О преподавании русской литературы

У русской классической литературы XIX века (в которую я включаю и направление Белинского-Чернышевского) есть счастливое свойство: она является самодовлеющим контентом. Даже если она преподается плохими учителями и преподавателями, шиворот-навыворот, в обрамлении дурного вкуса, в рамках ложной идеологии, то все равно до читателя когда-нибудь доходит ее человеческое содержание и рано или поздно он возвращается к ней уже самостоятельно, приводя в порядок свои представления о ней, а заодно и о человеке и обществе. Потому что русская литература дает систему ценностей, которая определяет человека, духовно сопряженного с Россией.

К сожалению, искажения преподавания иногда так сильны, что время реабилитации и восполнения ущерба бывает слишком большим. Но любое преподавание литературы - неизбежно лишь краткий экскурс в нее. Поэтому оптимизация преподавания (в доброжелательном и уважительном к учащемуся смысле, а не наоборот, как часто бывает) должна состоять в том, чтобы минимальными средствами создать у учащегося максимально адекватное понятие о системе отсчета, с которой нужно подходить к этому сложному массиву текстов. Постепенно зародыш правильной гносеологии разовьется в мировоззрение.

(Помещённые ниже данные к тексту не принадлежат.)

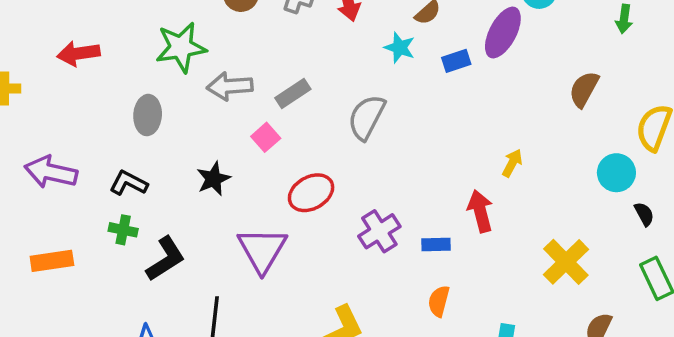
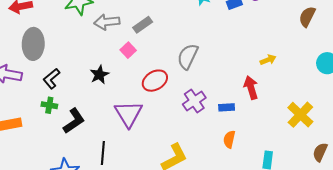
gray ellipse: (148, 115) -> (33, 44), moved, size x1.4
gray semicircle: (367, 117) -> (188, 57), moved
yellow arrow: (512, 163) -> (268, 60), turned 42
black L-shape: (129, 183) -> (51, 79), turned -65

Соцреализм был ущербным методом - он суживал и гипертрофировал взгляд на литературу. Примитивный партийный прогрессизм выдавали за магистральное направление, тупо высмеивали мещанство, не понимая, как много мещанства в этом кичливом самохвальстве. Нам даже указывали, что (и это есть принцип историзма в искусстве) соцреализм предполагает отношение к прошлому - с иронией, к настоящему - с оптимизмом, а к будущему - с романтизмом (кажется так, суть передана верно). Такой упрощенный подход, насаждаемый нахрапом в советской школе, лично у меня вызывал ненависть и отторжение.

Поэтому появление в перестройку другой литературы, того же Набокова, экзистенциалистов, русских религиозных философов, творцов мировой философии от Канта до Ницше было воспринято с восторгом, хотя и не без горечи - одновременно произошел обвал общества. Настоящее становилось прошлым, разбиваясь на осколки, а будущее казалось недоступным, но каждый миг таил в себе дурную бесконечность.

На этой цветастой свалке или рынке - кому как больше нравится - возник постмодерн или то, что у нас под этим понималось. Это был период моей учебы в Литинституте, который сильно обогатил меня эмпирическим материалом - общением с людьми и обретением своего рода взгляда изнутри, и пониманием, что привести все это в систему можешь только ты сам, и это, скорее всего, растянется на всю оставшуюся жизнь.

Некоторые предварительные итоги моего литературоведческого экскурса приведены здесь
http://www.proza.ru/2012/04/07/1430

Создана индивидуально убедительная система отсчета, достаточно полная для взвешенного подхода.


Кстати, очень плохо, если депрессивный Достоевский или не менее депрессивный Горький рассматриваются как ключевые фигуры или реперные точки. Природный оптимизм в русской классике есть только у Пушкина (раннего) и Чернышевского.

Мое взросление пришлось на переломное время, когда прошлое было отринуто, а будущее стояло под вопросом - о настоящем и думать было страшно. Но как-то проскочили, хотя нет-нет, да возвращаются сомнения на этот счет, и тогда снова подвергаешь поверке то, к чему пришел. И снова находишь опору. В России нельзя без литературоведения.